Request – Could you give every line of the entries below as a Markdown table with the columns "Row" and "Line", numbering the rows in order and leaving out blank lines?

*** Opening Materials provided ***

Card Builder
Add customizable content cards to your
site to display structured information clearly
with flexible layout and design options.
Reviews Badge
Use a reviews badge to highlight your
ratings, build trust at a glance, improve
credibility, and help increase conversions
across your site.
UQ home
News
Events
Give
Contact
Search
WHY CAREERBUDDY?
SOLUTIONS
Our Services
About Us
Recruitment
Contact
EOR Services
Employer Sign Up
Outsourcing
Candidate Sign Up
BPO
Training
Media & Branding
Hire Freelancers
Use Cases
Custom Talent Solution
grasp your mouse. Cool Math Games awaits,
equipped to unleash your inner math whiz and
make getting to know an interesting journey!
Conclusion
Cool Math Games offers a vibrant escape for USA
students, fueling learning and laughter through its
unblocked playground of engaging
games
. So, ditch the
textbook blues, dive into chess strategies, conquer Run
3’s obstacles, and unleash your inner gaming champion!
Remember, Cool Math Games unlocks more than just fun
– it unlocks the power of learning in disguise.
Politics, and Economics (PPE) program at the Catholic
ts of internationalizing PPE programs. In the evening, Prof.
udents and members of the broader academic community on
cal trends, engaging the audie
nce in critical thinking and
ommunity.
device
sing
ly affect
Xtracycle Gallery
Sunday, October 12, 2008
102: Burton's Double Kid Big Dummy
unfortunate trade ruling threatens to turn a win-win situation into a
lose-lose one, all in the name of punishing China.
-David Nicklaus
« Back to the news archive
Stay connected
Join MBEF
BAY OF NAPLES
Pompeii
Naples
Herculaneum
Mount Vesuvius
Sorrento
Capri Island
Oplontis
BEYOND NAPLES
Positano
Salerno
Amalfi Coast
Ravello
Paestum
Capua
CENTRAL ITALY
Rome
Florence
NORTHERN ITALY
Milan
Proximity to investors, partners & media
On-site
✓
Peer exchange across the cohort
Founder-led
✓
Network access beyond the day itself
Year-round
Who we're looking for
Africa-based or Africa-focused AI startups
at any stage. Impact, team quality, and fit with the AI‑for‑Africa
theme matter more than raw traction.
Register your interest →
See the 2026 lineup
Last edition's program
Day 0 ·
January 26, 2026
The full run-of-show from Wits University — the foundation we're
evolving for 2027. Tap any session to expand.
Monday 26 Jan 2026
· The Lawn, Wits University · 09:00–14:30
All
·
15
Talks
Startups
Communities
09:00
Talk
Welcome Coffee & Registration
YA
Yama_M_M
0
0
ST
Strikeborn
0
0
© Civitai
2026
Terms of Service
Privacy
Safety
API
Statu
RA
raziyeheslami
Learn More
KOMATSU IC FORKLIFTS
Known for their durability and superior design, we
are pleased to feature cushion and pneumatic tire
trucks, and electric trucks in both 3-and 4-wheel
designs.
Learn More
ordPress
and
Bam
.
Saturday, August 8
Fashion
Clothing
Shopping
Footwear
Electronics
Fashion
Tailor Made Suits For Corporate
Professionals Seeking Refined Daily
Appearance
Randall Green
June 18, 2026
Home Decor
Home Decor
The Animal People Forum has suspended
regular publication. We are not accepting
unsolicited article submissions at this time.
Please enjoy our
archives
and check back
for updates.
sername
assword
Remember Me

*** Closing Materials provided ***

Reply to the exercise –
| Row | Line |
|---|---|
| 1 | Card Builder |
| 2 | Add customizable content cards to your |
| 3 | site to display structured information clearly |
| 4 | with flexible layout and design options. |
| 5 | Reviews Badge |
| 6 | Use a reviews badge to highlight your |
| 7 | ratings, build trust at a glance, improve |
| 8 | credibility, and help increase conversions |
| 9 | across your site. |
| 10 | UQ home |
| 11 | News |
| 12 | Events |
| 13 | Give |
| 14 | Contact |
| 15 | Search |
| 16 | WHY CAREERBUDDY? |
| 17 | SOLUTIONS |
| 18 | Our Services |
| 19 | About Us |
| 20 | Recruitment |
| 21 | Contact |
| 22 | EOR Services |
| 23 | Employer Sign Up |
| 24 | Outsourcing |
| 25 | Candidate Sign Up |
| 26 | BPO |
| 27 | Training |
| 28 | Media & Branding |
| 29 | Hire Freelancers |
| 30 | Use Cases |
| 31 | Custom Talent Solution |
| 32 | grasp your mouse. Cool Math Games awaits, |
| 33 | equipped to unleash your inner math whiz and |
| 34 | make getting to know an interesting journey! |
| 35 | Conclusion |
| 36 | Cool Math Games offers a vibrant escape for USA |
| 37 | students, fueling learning and laughter through its |
| 38 | unblocked playground of engaging |
| 39 | games |
| 40 | . So, ditch the |
| 41 | textbook blues, dive into chess strategies, conquer Run |
| 42 | 3’s obstacles, and unleash your inner gaming champion! |
| 43 | Remember, Cool Math Games unlocks more than just fun |
| 44 | – it unlocks the power of learning in disguise. |
| 45 | Politics, and Economics (PPE) program at the Catholic |
| 46 | ts of internationalizing PPE programs. In the evening, Prof. |
| 47 | udents and members of the broader academic community on |
| 48 | cal trends, engaging the audie |
| 49 | nce in critical thinking and |
| 50 | ommunity. |
| 51 | device |
| 52 | sing |
| 53 | ly affect |
| 54 | Xtracycle Gallery |
| 55 | Sunday, October 12, 2008 |
| 56 | 102: Burton's Double Kid Big Dummy |
| 57 | unfortunate trade ruling threatens to turn a win-win situation into a |
| 58 | lose-lose one, all in the name of punishing China. |
| 59 | -David Nicklaus |
| 60 | « Back to the news archive |
| 61 | Stay connected |
| 62 | Join MBEF |
| 63 | BAY OF NAPLES |
| 64 | Pompeii |
| 65 | Naples |
| 66 | Herculaneum |
| 67 | Mount Vesuvius |
| 68 | Sorrento |
| 69 | Capri Island |
| 70 | Oplontis |
| 71 | BEYOND NAPLES |
| 72 | Positano |
| 73 | Salerno |
| 74 | Amalfi Coast |
| 75 | Ravello |
| 76 | Paestum |
| 77 | Capua |
| 78 | CENTRAL ITALY |
| 79 | Rome |
| 80 | Florence |
| 81 | NORTHERN ITALY |
| 82 | Milan |
| 83 | Proximity to investors, partners & media |
| 84 | On-site |
| 85 | ✓ |
| 86 | Peer exchange across the cohort |
| 87 | Founder-led |
| 88 | ✓ |
| 89 | Network access beyond the day itself |
| 90 | Year-round |
| 91 | Who we're looking for |
| 92 | Africa-based or Africa-focused AI startups |
| 93 | at any stage. Impact, team quality, and fit with the AI‑for‑Africa |
| 94 | theme matter more than raw traction. |
| 95 | Register your interest → |
| 96 | See the 2026 lineup |
| 97 | Last edition's program |
| 98 | Day 0 · |
| 99 | January 26, 2026 |
| 100 | The full run-of-show from Wits University — the foundation we're |
| 101 | evolving for 2027. Tap any session to expand. |
| 102 | Monday 26 Jan 2026 |
| 103 | · The Lawn, Wits University · 09:00–14:30 |
| 104 | All |
| 105 | · |
| 106 | 15 |
| 107 | Talks |
| 108 | Startups |
| 109 | Communities |
| 110 | 09:00 |
| 111 | Talk |
| 112 | Welcome Coffee & Registration |
| 113 | YA |
| 114 | Yama_M_M |
| 115 | 0 |
| 116 | 0 |
| 117 | ST |
| 118 | Strikeborn |
| 119 | 0 |
| 120 | 0 |
| 121 | © Civitai |
| 122 | 2026 |
| 123 | Terms of Service |
| 124 | Privacy |
| 125 | Safety |
| 126 | API |
| 127 | Statu |
| 128 | RA |
| 129 | raziyeheslami |
| 130 | Learn More |
| 131 | KOMATSU IC FORKLIFTS |
| 132 | Known for their durability and superior design, we |
| 133 | are pleased to feature cushion and pneumatic tire |
| 134 | trucks, and electric trucks in both 3-and 4-wheel |
| 135 | designs. |
| 136 | Learn More |
| 137 | ordPress |
| 138 | and |
| 139 | Bam |
| 140 | . |
| 141 | Saturday, August 8 |
| 142 | Fashion |
| 143 | Clothing |
| 144 | Shopping |
| 145 | Footwear |
| 146 | Electronics |
| 147 | Fashion |
| 148 | Tailor Made Suits For Corporate |
| 149 | Professionals Seeking Refined Daily |
| 150 | Appearance |
| 151 | Randall Green |
| 152 | June 18, 2026 |
| 153 | Home Decor |
| 154 | Home Decor |
| 155 | The Animal People Forum has suspended |
| 156 | regular publication. We are not accepting |
| 157 | unsolicited article submissions at this time. |
| 158 | Please enjoy our |
| 159 | archives |
| 160 | and check back |
| 161 | for updates. |
| 162 | sername |
| 163 | assword |
| 164 | Remember Me |